Aakash Sharma · Accepted Answer

Dear Student!

Here is the answer to your query.

For an hyperbole if the length of semi transverse and semi conjugate axes are equal.

Then a = b

∴ Equation of the given hyperbole is

x² – y² = a² ......(1)

$Then e = \sqrt{2}, C = (0, 0), S= (\sqrt{2} a, 0), S' = (- \sqrt{2} a, 0)$

Let coordinates of any point P on hyperbole be (α, β).
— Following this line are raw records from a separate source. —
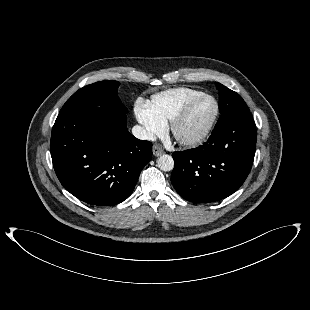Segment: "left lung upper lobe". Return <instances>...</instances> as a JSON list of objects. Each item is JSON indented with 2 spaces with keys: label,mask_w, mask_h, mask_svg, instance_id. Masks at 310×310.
<instances>
[{
  "label": "left lung upper lobe",
  "mask_w": 310,
  "mask_h": 310,
  "mask_svg": "<svg viewBox=\"0 0 310 310\" xmlns=\"http://www.w3.org/2000/svg\"><path fill=\"white\" fill-rule=\"evenodd\" d=\"M216 87L219 91V111L221 116L215 127L250 113L247 104L239 94L218 82H216Z\"/></svg>",
  "instance_id": "5c2ea615"
}]
</instances>
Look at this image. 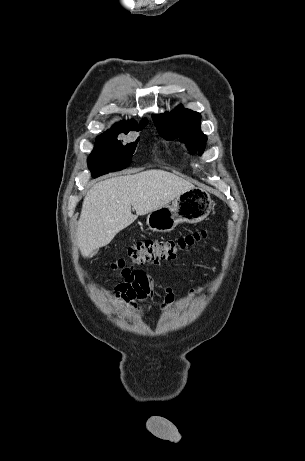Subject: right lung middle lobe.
<instances>
[{
	"instance_id": "right-lung-middle-lobe-1",
	"label": "right lung middle lobe",
	"mask_w": 305,
	"mask_h": 461,
	"mask_svg": "<svg viewBox=\"0 0 305 461\" xmlns=\"http://www.w3.org/2000/svg\"><path fill=\"white\" fill-rule=\"evenodd\" d=\"M147 123L142 122L140 125L135 123L126 129L114 125L111 130L98 136L95 148L88 158V166L92 176L98 177L129 166L139 138L135 142L122 144L121 141L117 140L118 134H127L130 130H142Z\"/></svg>"
}]
</instances>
Since P lies on (1)

∴ α² – β² = a² ......(2)

${Now SP}^{2} = {(\sqrt{2} a - α)}^{2} + β^{2} = 2 a^{2} + α^{2} + β^{2} - 2 \sqrt{2} a α a n d S' P^{2} = - (- \sqrt{2} a - α)^{2} + β^{2} = 2 a^{2} + α^{2} + β^{2} + 2 \sqrt{2} a α$

Now SP² .S'P² = (2a² + a² + β²)² – 8a²α²

= 4a⁴ + 4a² (α²+ β²) + (α²+ β²)² – 8a²α²

= 4a² (a²– 2α²) + 4a² (α²+ β²) + (α²+ β²)²

= 4a² (α²– β²– 2α²) + 4a² (α²+ β²) + (α²+ β²)²

= (α²+ β²)²= CP⁴

∴ SP. S'P = CP²

Cheers!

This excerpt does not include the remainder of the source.